(What the task requires): Beginning with the line below that contains "- **Geolocatie**: Met" and ending with the line that contains "- **Gedeeld internet**: Met", copy every line exactly. Copy nothing else.

(Data excerpts):
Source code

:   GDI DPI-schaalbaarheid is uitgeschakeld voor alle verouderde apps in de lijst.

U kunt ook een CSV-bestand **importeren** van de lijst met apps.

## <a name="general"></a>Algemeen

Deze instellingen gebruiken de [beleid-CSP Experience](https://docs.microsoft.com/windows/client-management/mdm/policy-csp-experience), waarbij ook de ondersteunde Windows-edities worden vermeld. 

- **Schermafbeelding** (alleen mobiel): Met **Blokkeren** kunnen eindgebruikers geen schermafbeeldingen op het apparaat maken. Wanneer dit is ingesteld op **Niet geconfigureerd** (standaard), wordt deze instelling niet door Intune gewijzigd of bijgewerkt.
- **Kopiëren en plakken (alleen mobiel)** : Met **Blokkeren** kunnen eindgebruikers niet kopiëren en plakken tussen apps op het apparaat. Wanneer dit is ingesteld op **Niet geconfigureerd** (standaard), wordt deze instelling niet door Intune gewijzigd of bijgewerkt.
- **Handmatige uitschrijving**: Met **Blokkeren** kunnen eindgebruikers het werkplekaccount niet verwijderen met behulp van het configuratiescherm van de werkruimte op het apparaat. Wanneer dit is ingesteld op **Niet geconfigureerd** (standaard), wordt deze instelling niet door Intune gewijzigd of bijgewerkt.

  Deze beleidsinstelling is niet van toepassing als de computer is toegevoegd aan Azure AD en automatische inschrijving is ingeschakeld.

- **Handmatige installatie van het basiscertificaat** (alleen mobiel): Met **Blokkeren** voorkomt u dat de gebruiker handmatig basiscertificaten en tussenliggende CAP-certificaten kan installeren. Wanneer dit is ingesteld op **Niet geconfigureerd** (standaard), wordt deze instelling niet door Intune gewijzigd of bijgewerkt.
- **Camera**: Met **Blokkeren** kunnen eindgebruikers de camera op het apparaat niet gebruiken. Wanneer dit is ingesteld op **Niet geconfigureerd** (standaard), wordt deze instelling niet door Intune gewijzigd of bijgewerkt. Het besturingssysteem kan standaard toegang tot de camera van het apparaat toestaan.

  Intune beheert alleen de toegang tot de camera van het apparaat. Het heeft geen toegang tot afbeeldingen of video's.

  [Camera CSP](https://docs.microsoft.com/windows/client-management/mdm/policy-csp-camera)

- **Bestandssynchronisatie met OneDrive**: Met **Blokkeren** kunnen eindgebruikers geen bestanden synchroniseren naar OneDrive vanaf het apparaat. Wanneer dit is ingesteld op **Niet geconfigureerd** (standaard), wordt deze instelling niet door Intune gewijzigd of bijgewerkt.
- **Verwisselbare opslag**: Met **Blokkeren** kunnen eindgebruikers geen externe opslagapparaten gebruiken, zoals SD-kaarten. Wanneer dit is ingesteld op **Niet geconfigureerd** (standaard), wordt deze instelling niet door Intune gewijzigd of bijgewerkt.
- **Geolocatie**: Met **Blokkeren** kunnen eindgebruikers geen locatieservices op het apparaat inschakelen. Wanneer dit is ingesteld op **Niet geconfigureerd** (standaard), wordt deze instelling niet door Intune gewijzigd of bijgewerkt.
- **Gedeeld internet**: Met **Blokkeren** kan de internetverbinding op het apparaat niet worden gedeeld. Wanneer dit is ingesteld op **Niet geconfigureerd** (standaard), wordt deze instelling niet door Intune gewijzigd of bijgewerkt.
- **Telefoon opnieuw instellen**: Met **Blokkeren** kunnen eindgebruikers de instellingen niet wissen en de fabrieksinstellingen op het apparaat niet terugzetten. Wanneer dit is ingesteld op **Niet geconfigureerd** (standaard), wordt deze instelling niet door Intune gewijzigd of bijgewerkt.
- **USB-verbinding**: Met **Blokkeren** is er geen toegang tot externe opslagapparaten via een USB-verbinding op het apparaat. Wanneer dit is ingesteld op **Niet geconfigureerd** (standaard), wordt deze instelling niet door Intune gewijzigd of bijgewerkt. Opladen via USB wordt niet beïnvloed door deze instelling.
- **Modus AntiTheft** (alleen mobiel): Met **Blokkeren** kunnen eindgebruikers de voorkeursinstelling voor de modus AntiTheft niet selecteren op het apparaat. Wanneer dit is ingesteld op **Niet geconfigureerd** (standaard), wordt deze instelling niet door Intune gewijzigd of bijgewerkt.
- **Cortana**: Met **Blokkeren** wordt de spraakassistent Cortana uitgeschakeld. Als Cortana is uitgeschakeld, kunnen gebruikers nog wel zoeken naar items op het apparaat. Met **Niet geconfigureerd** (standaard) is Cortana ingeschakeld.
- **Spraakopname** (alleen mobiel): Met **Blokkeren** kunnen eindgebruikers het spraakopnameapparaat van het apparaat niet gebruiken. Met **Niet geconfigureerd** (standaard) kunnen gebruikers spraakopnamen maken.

(Answer space):
- **Geolocatie**: Met **Blokkeren** kunnen eindgebruikers geen locatieservices op het apparaat inschakelen. Wanneer dit is ingesteld op **Niet geconfigureerd** (standaard), wordt deze instelling niet door Intune gewijzigd of bijgewerkt.
- **Gedeeld internet**: Met **Blokkeren** kan de internetverbinding op het apparaat niet worden gedeeld. Wanneer dit is ingesteld op **Niet geconfigureerd** (standaard), wordt deze instelling niet door Intune gewijzigd of bijgewerkt.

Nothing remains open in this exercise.